Higüey, La Altagracia.— El proceso judicial por la muerte del ciudadano haitiano Yepisan Papi, de 39 años, durante un operativo migratorio en el sector Kosovo, de Friusa, dio un nuevo giro este lunes, luego de que el Tribunal de Atención Permanente de La Altagracia rechazara la solicitud de prisión preventiva presentada por el Ministerio Público y ordenara que el imputado continúe el proceso en libertad bajo medidas de coerción.

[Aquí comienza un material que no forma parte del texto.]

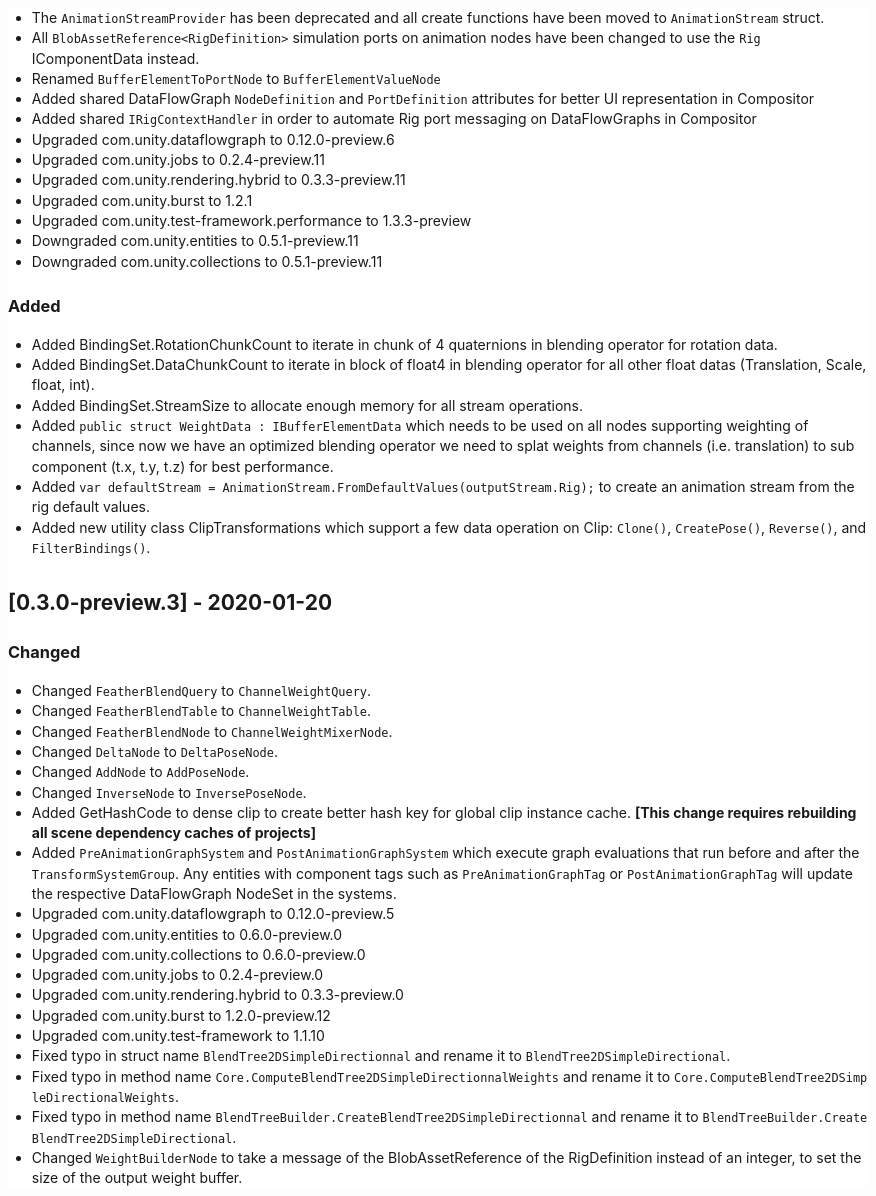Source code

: - The `AnimationStreamProvider` has been deprecated and all create functions have been moved to `AnimationStream` struct.
- All `BlobAssetReference<RigDefinition>` simulation ports on animation nodes have been changed to use the `Rig` IComponentData instead.
- Renamed `BufferElementToPortNode` to `BufferElementValueNode`
- Added shared DataFlowGraph `NodeDefinition` and `PortDefinition` attributes for better UI representation in Compositor
- Added shared `IRigContextHandler` in order to automate Rig port messaging on DataFlowGraphs in Compositor
- Upgraded com.unity.dataflowgraph to 0.12.0-preview.6
- Upgraded com.unity.jobs to 0.2.4-preview.11
- Upgraded com.unity.rendering.hybrid to 0.3.3-preview.11
- Upgraded com.unity.burst to 1.2.1
- Upgraded com.unity.test-framework.performance to 1.3.3-preview
- Downgraded com.unity.entities to 0.5.1-preview.11
- Downgraded com.unity.collections to 0.5.1-preview.11

### Added

- Added BindingSet.RotationChunkCount to iterate in chunk of 4 quaternions in blending operator for rotation data.
- Added BindingSet.DataChunkCount to iterate in block of float4 in blending operator for all other float datas (Translation, Scale, float, int).
- Added BindingSet.StreamSize to allocate enough memory for all stream operations.
- Added `public struct WeightData : IBufferElementData` which needs to be used on all nodes supporting weighting of channels, since now we have an optimized blending operator we need to splat weights from channels (i.e. translation) to sub component (t.x, t.y, t.z) for best performance.
- Added `var defaultStream = AnimationStream.FromDefaultValues(outputStream.Rig);` to create an animation stream from the rig default values.
- Added new utility class ClipTransformations which support a few data operation on Clip: `Clone()`, `CreatePose()`, `Reverse()`, and `FilterBindings()`.

## [0.3.0-preview.3] - 2020-01-20

### Changed

- Changed `FeatherBlendQuery` to `ChannelWeightQuery`.
- Changed `FeatherBlendTable` to `ChannelWeightTable`.
- Changed `FeatherBlendNode` to `ChannelWeightMixerNode`.
- Changed `DeltaNode` to `DeltaPoseNode`.
- Changed `AddNode` to `AddPoseNode`.
- Changed `InverseNode` to `InversePoseNode`.
- Added GetHashCode to dense clip to create better hash key for global clip instance cache. **[This change requires rebuilding all scene dependency caches of projects]**
- Added `PreAnimationGraphSystem` and `PostAnimationGraphSystem` which execute graph evaluations that run before and after the `TransformSystemGroup`. Any entities with component tags such as `PreAnimationGraphTag` or `PostAnimationGraphTag` will update the respective DataFlowGraph NodeSet in the systems.
- Upgraded com.unity.dataflowgraph to 0.12.0-preview.5
- Upgraded com.unity.entities to 0.6.0-preview.0
- Upgraded com.unity.collections to 0.6.0-preview.0
- Upgraded com.unity.jobs to 0.2.4-preview.0
- Upgraded com.unity.rendering.hybrid to 0.3.3-preview.0
- Upgraded com.unity.burst to 1.2.0-preview.12
- Upgraded com.unity.test-framework to 1.1.10
- Fixed typo in struct name `BlendTree2DSimpleDirectionnal` and rename it to `BlendTree2DSimpleDirectional`.
- Fixed typo in method name `Core.ComputeBlendTree2DSimpleDirectionnalWeights` and rename it to `Core.ComputeBlendTree2DSimpleDirectionalWeights`.
- Fixed typo in method name `BlendTreeBuilder.CreateBlendTree2DSimpleDirectionnal` and rename it to `BlendTreeBuilder.CreateBlendTree2DSimpleDirectional`.
- Changed `WeightBuilderNode` to take a message of the BlobAssetReference of the RigDefinition instead of an integer, to set the size of the output weight buffer.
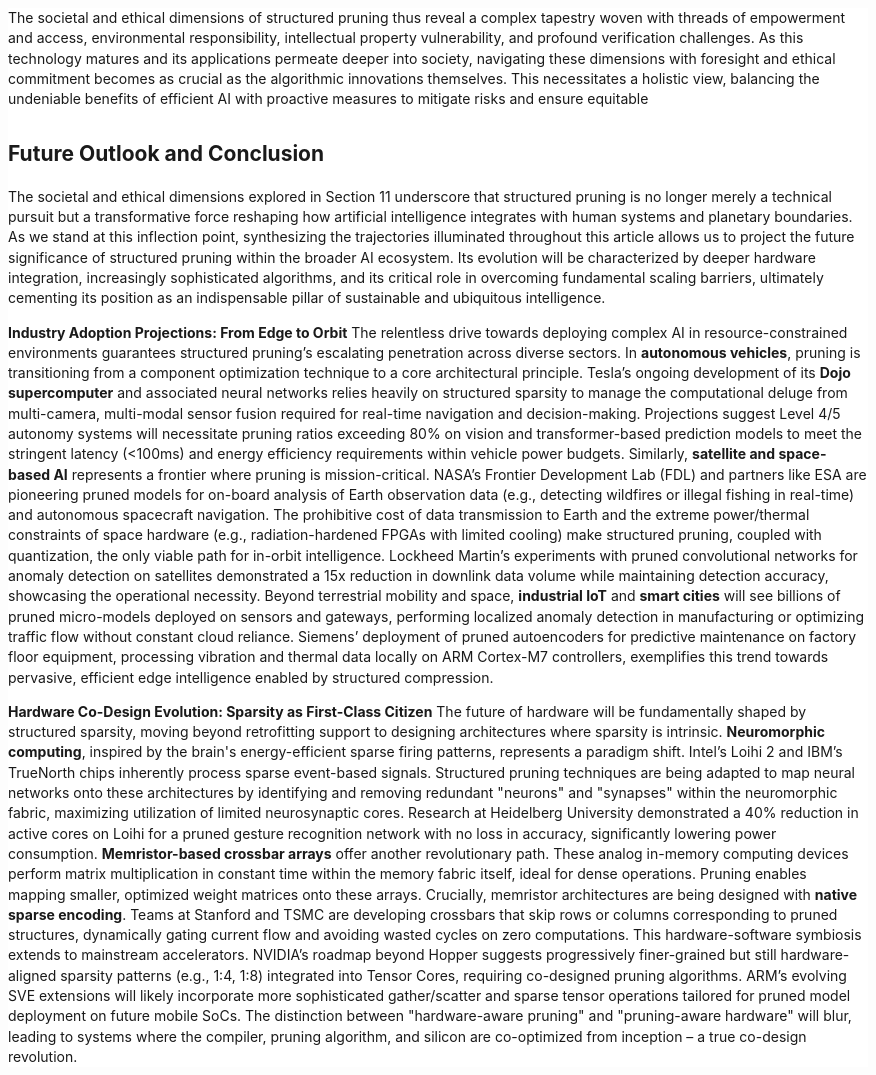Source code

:The societal and ethical dimensions of structured pruning thus reveal a complex tapestry woven with threads of empowerment and access, environmental responsibility, intellectual property vulnerability, and profound verification challenges. As this technology matures and its applications permeate deeper into society, navigating these dimensions with foresight and ethical commitment becomes as crucial as the algorithmic innovations themselves. This necessitates a holistic view, balancing the undeniable benefits of efficient AI with proactive measures to mitigate risks and ensure equitable

## Future Outlook and Conclusion

The societal and ethical dimensions explored in Section 11 underscore that structured pruning is no longer merely a technical pursuit but a transformative force reshaping how artificial intelligence integrates with human systems and planetary boundaries. As we stand at this inflection point, synthesizing the trajectories illuminated throughout this article allows us to project the future significance of structured pruning within the broader AI ecosystem. Its evolution will be characterized by deeper hardware integration, increasingly sophisticated algorithms, and its critical role in overcoming fundamental scaling barriers, ultimately cementing its position as an indispensable pillar of sustainable and ubiquitous intelligence.

**Industry Adoption Projections: From Edge to Orbit**
The relentless drive towards deploying complex AI in resource-constrained environments guarantees structured pruning’s escalating penetration across diverse sectors. In **autonomous vehicles**, pruning is transitioning from a component optimization technique to a core architectural principle. Tesla’s ongoing development of its **Dojo supercomputer** and associated neural networks relies heavily on structured sparsity to manage the computational deluge from multi-camera, multi-modal sensor fusion required for real-time navigation and decision-making. Projections suggest Level 4/5 autonomy systems will necessitate pruning ratios exceeding 80% on vision and transformer-based prediction models to meet the stringent latency (<100ms) and energy efficiency requirements within vehicle power budgets. Similarly, **satellite and space-based AI** represents a frontier where pruning is mission-critical. NASA’s Frontier Development Lab (FDL) and partners like ESA are pioneering pruned models for on-board analysis of Earth observation data (e.g., detecting wildfires or illegal fishing in real-time) and autonomous spacecraft navigation. The prohibitive cost of data transmission to Earth and the extreme power/thermal constraints of space hardware (e.g., radiation-hardened FPGAs with limited cooling) make structured pruning, coupled with quantization, the only viable path for in-orbit intelligence. Lockheed Martin’s experiments with pruned convolutional networks for anomaly detection on satellites demonstrated a 15x reduction in downlink data volume while maintaining detection accuracy, showcasing the operational necessity. Beyond terrestrial mobility and space, **industrial IoT** and **smart cities** will see billions of pruned micro-models deployed on sensors and gateways, performing localized anomaly detection in manufacturing or optimizing traffic flow without constant cloud reliance. Siemens’ deployment of pruned autoencoders for predictive maintenance on factory floor equipment, processing vibration and thermal data locally on ARM Cortex-M7 controllers, exemplifies this trend towards pervasive, efficient edge intelligence enabled by structured compression.

**Hardware Co-Design Evolution: Sparsity as First-Class Citizen**
The future of hardware will be fundamentally shaped by structured sparsity, moving beyond retrofitting support to designing architectures where sparsity is intrinsic. **Neuromorphic computing**, inspired by the brain's energy-efficient sparse firing patterns, represents a paradigm shift. Intel’s Loihi 2 and IBM’s TrueNorth chips inherently process sparse event-based signals. Structured pruning techniques are being adapted to map neural networks onto these architectures by identifying and removing redundant "neurons" and "synapses" within the neuromorphic fabric, maximizing utilization of limited neurosynaptic cores. Research at Heidelberg University demonstrated a 40% reduction in active cores on Loihi for a pruned gesture recognition network with no loss in accuracy, significantly lowering power consumption. **Memristor-based crossbar arrays** offer another revolutionary path. These analog in-memory computing devices perform matrix multiplication in constant time within the memory fabric itself, ideal for dense operations. Pruning enables mapping smaller, optimized weight matrices onto these arrays. Crucially, memristor architectures are being designed with **native sparse encoding**. Teams at Stanford and TSMC are developing crossbars that skip rows or columns corresponding to pruned structures, dynamically gating current flow and avoiding wasted cycles on zero computations. This hardware-software symbiosis extends to mainstream accelerators. NVIDIA’s roadmap beyond Hopper suggests progressively finer-grained but still hardware-aligned sparsity patterns (e.g., 1:4, 1:8) integrated into Tensor Cores, requiring co-designed pruning algorithms. ARM’s evolving SVE extensions will likely incorporate more sophisticated gather/scatter and sparse tensor operations tailored for pruned model deployment on future mobile SoCs. The distinction between "hardware-aware pruning" and "pruning-aware hardware" will blur, leading to systems where the compiler, pruning algorithm, and silicon are co-optimized from inception – a true co-design revolution.
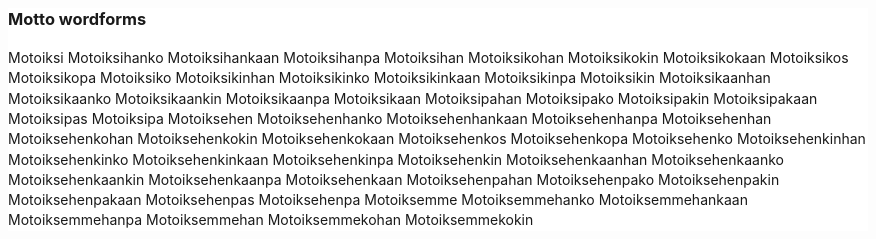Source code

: 
### Motto wordforms

Motoiksi
Motoiksihanko
Motoiksihankaan
Motoiksihanpa
Motoiksihan
Motoiksikohan
Motoiksikokin
Motoiksikokaan
Motoiksikos
Motoiksikopa
Motoiksiko
Motoiksikinhan
Motoiksikinko
Motoiksikinkaan
Motoiksikinpa
Motoiksikin
Motoiksikaanhan
Motoiksikaanko
Motoiksikaankin
Motoiksikaanpa
Motoiksikaan
Motoiksipahan
Motoiksipako
Motoiksipakin
Motoiksipakaan
Motoiksipas
Motoiksipa
Motoiksehen
Motoiksehenhanko
Motoiksehenhankaan
Motoiksehenhanpa
Motoiksehenhan
Motoiksehenkohan
Motoiksehenkokin
Motoiksehenkokaan
Motoiksehenkos
Motoiksehenkopa
Motoiksehenko
Motoiksehenkinhan
Motoiksehenkinko
Motoiksehenkinkaan
Motoiksehenkinpa
Motoiksehenkin
Motoiksehenkaanhan
Motoiksehenkaanko
Motoiksehenkaankin
Motoiksehenkaanpa
Motoiksehenkaan
Motoiksehenpahan
Motoiksehenpako
Motoiksehenpakin
Motoiksehenpakaan
Motoiksehenpas
Motoiksehenpa
Motoiksemme
Motoiksemmehanko
Motoiksemmehankaan
Motoiksemmehanpa
Motoiksemmehan
Motoiksemmekohan
Motoiksemmekokin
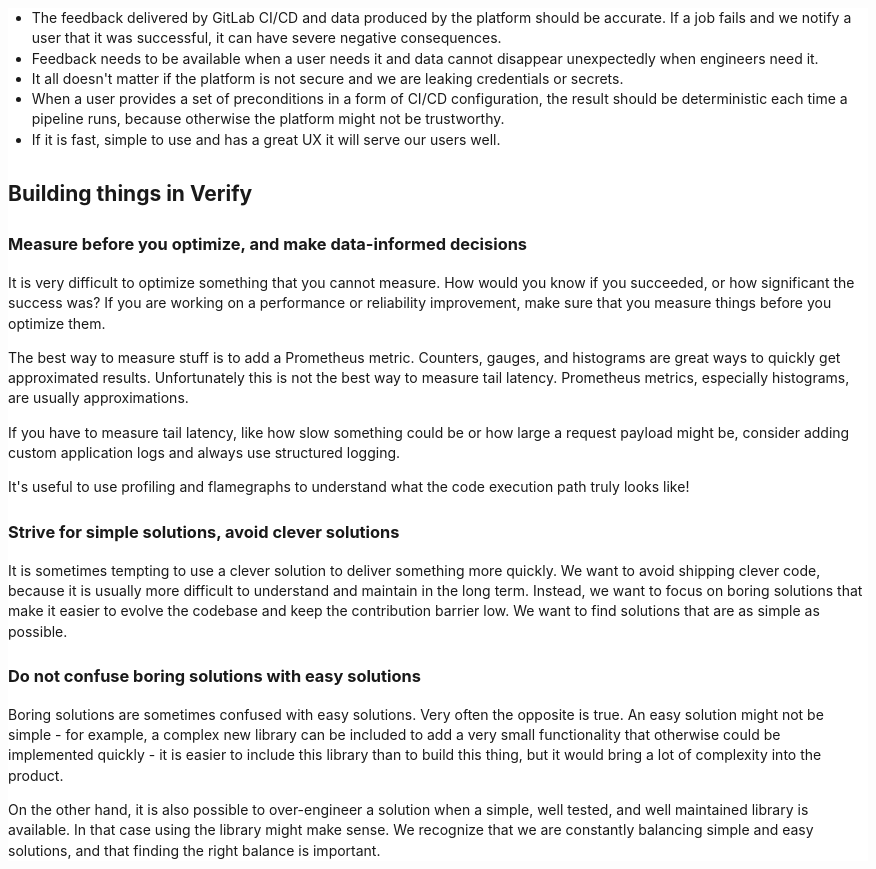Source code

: - The feedback delivered by GitLab CI/CD and data produced by the platform should be accurate.
  If a job fails and we notify a user that it was successful, it can have severe negative consequences.
- Feedback needs to be available when a user needs it and data cannot disappear unexpectedly when engineers need it.
- It all doesn't matter if the platform is not secure and we
are leaking credentials or secrets.
- When a user provides a set of preconditions in a form of CI/CD configuration, the result should be deterministic each time a pipeline runs, because otherwise the platform might not be trustworthy.
- If it is fast, simple to use and has a great UX it will serve our users well.

## Building things in Verify

### Measure before you optimize, and make data-informed decisions

It is very difficult to optimize something that you cannot measure. How would you
know if you succeeded, or how significant the success was? If you are working on
a performance or reliability improvement, make sure that you measure things before
you optimize them.

The best way to measure stuff is to add a Prometheus metric. Counters, gauges, and
histograms are great ways to quickly get approximated results. Unfortunately this
is not the best way to measure tail latency. Prometheus metrics, especially histograms,
are usually approximations.

If you have to measure tail latency, like how slow something could be or how
large a request payload might be, consider adding custom application logs and
always use structured logging.

It's useful to use profiling and flamegraphs to understand what the code execution
path truly looks like!

### Strive for simple solutions, avoid clever solutions

It is sometimes tempting to use a clever solution to deliver something more
quickly. We want to avoid shipping clever code, because it is usually more
difficult to understand and maintain in the long term. Instead, we want to
focus on boring solutions that make it easier to evolve the codebase and keep the
contribution barrier low. We want to find solutions that are as simple as
possible.

### Do not confuse boring solutions with easy solutions

Boring solutions are sometimes confused with easy solutions. Very often the
opposite is true. An easy solution might not be simple - for example, a complex
new library can be included to add a very small functionality that otherwise
could be implemented quickly - it is easier to include this library than to
build this thing, but it would bring a lot of complexity into the product.

On the other hand, it is also possible to over-engineer a solution when a simple,
well tested, and well maintained library is available. In that case using the
library might make sense. We recognize that we are constantly balancing simple
and easy solutions, and that finding the right balance is important.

El beneficiado con la decisión es David Antonio Mejía Laureano, identificado como teniente coronel de la Dirección General de Migración (DGM), quien enfrenta una investigación por el disparo que provocó la muerte del extranjero durante un operativo de interdicción migratoria realizado en varias pensiones del populoso sector Kosovo.
En lugar de prisión preventiva, el tribunal dispuso una garantía económica de RD$100,000, impedimento de salida del país y presentación periódica durante seis meses, debiendo comparecer ante las autoridades el día 30 de cada mes mientras avanza el proceso judicial.
El Ministerio Público insistía en prisión preventiva
Durante la audiencia, los fiscales sostuvieron que existían elementos suficientes para imponer la medida más gravosa, argumentando la seriedad de los hechos investigados. Sin embargo, el juez entendió que el proceso podía continuar bajo medidas menos restrictivas, una decisión que ahora marca el rumbo inicial del caso.
La versión del agente
De acuerdo con el expediente, el incidente ocurrió mientras brigadas de Migración, apoyadas por miembros de las Fuerzas Armadas, realizaban un operativo para detener a extranjeros en condición migratoria irregular.
Según la declaración ofrecida por el imputado, Yepisan Papi habría intentado escapar y posteriormente lo habría atacado con un machete, provocándole una herida en una mano y una laceración en la otra. El oficial sostiene que, ante esa situación, utilizó su arma de reglamento para repeler la presunta agresión.
Las evidencias levantadas
Como parte de las diligencias, técnicos de la Policía Científica recolectaron en la escena un casquillo calibre .40 y dos sandalias negras. Además, un miembro de las Fuerzas Armadas entregó voluntariamente un machete que, de acuerdo con las investigaciones, sería el arma utilizada durante el incidente.
Estas evidencias forman parte del expediente que analiza el Ministerio Público, el cual busca determinar si el uso de la fuerza fue proporcional y si existen responsabilidades penales derivadas de lo ocurrido.
Un caso que sigue bajo investigación
Aunque el tribunal ya decidió la medida de coerción, el proceso apenas comienza. Las autoridades continúan recopilando testimonios, informes periciales y demás pruebas para reconstruir con precisión lo sucedido durante el operativo en Friusa, un hecho que generó amplia atención por producirse en medio de los operativos migratorios que se desarrollan en la zona turística de Verón-Punta Cana.
Será en las próximas etapas del proceso cuando el Ministerio Público presente la totalidad de las evidencias y se determine si el agente deberá enfrentar un juicio por la muerte del ciudadano haitiano.